#### Task to carry out:
State how many lines in the following entries hold the word "KiCad". The reply is that number only.

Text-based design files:

+++

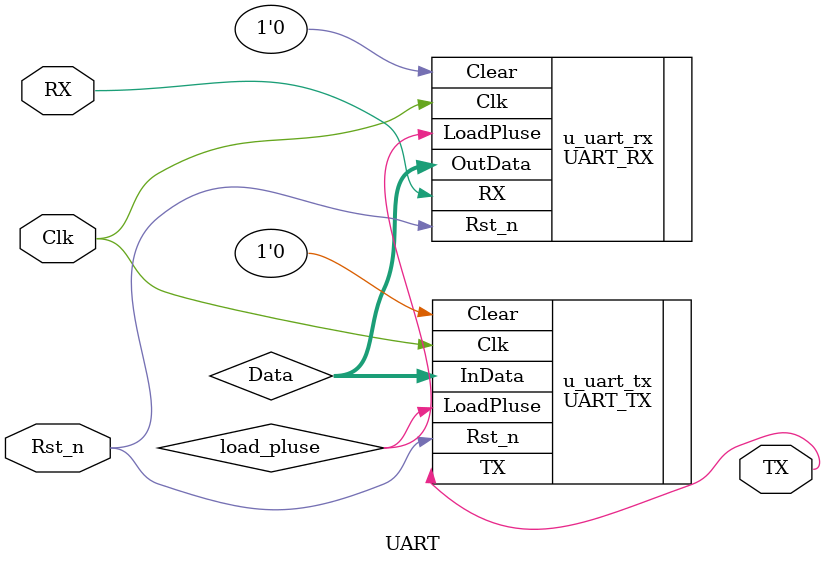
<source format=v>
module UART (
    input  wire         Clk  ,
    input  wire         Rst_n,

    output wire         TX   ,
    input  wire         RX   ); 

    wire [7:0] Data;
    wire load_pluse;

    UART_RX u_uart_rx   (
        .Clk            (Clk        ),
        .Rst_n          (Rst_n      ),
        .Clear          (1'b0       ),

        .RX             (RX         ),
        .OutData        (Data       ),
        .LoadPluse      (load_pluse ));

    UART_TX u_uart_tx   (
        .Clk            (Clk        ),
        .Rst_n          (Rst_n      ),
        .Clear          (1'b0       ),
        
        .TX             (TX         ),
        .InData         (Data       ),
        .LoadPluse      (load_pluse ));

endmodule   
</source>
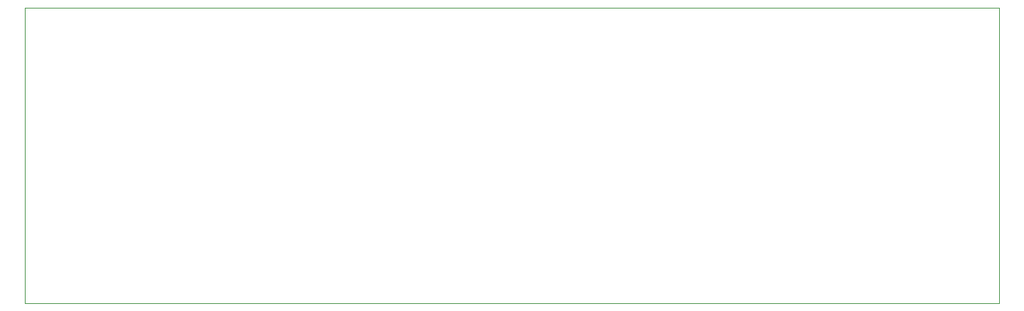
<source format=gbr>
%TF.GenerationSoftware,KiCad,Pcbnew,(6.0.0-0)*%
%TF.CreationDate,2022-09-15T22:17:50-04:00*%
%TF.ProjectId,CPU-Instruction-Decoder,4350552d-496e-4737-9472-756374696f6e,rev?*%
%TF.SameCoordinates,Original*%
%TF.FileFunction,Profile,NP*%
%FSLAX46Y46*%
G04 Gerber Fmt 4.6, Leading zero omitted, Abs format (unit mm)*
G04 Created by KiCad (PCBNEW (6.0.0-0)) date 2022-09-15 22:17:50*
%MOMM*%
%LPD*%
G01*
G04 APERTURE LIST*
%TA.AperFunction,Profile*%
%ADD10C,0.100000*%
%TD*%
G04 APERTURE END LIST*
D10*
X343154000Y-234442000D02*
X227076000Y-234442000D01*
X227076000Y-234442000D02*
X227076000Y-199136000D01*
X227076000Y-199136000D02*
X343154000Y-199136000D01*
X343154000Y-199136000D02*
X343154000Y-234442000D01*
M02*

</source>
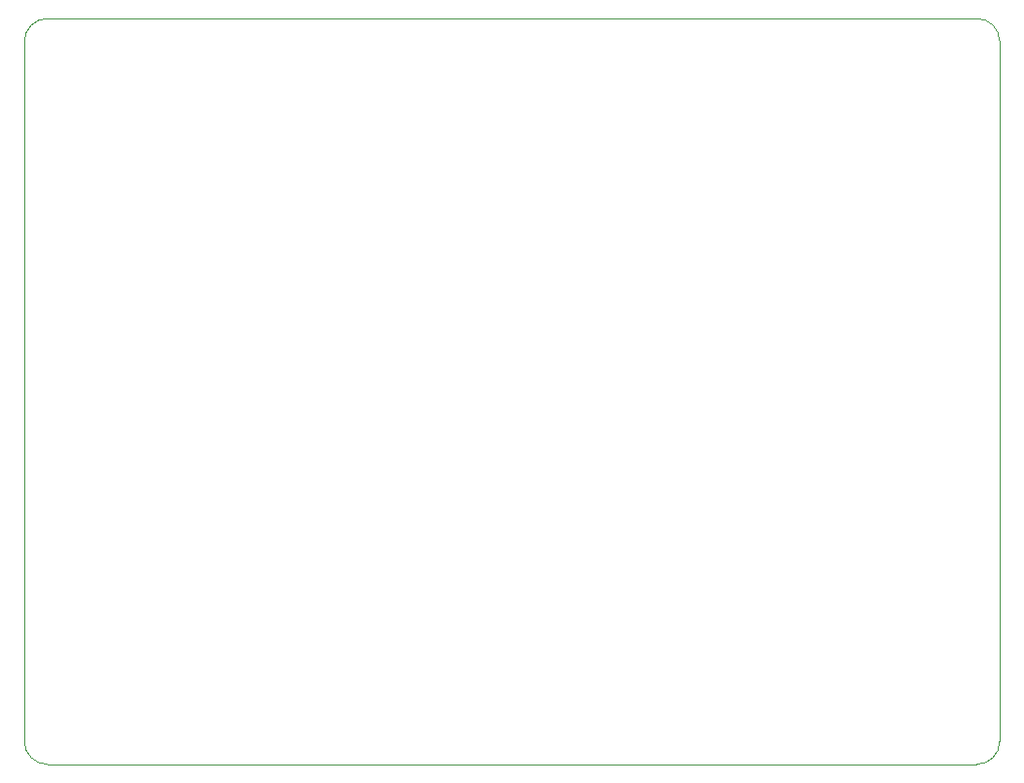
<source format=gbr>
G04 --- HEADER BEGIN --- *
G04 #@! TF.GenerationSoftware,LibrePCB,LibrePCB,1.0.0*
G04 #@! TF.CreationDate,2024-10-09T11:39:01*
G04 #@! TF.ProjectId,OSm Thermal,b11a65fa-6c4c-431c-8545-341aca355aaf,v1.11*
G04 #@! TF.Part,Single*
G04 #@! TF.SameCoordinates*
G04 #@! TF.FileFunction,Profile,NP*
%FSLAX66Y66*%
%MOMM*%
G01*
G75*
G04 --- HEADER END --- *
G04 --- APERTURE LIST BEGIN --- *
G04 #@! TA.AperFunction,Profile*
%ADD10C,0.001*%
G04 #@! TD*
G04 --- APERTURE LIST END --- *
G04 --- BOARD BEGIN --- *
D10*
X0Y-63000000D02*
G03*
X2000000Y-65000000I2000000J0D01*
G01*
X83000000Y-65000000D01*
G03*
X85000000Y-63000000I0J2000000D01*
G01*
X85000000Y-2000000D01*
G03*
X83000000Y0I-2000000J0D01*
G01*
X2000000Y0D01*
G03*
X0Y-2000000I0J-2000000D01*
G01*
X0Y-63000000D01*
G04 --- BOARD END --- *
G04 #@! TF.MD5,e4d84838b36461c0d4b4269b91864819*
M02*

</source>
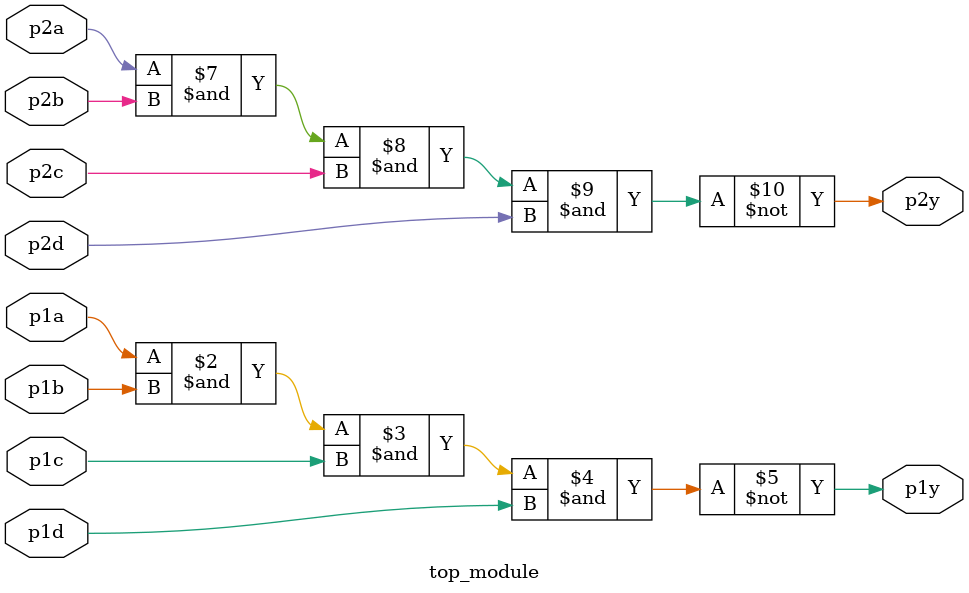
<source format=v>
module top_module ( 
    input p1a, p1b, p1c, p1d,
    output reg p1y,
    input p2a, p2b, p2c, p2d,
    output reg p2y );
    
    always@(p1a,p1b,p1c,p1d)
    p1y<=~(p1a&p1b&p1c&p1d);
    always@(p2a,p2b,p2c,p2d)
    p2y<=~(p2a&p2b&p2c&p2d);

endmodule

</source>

+++

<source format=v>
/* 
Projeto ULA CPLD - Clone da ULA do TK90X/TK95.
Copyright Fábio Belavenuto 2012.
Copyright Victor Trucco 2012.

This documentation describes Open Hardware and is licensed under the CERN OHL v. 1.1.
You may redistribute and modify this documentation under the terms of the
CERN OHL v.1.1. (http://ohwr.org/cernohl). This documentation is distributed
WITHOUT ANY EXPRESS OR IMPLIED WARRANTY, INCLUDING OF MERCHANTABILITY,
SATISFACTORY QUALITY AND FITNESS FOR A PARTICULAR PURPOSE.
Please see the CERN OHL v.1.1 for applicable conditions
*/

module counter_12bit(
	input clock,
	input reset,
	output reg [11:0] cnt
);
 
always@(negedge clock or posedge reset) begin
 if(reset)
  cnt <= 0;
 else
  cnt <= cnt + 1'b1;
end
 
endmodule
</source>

+++

#### Exercise output:
2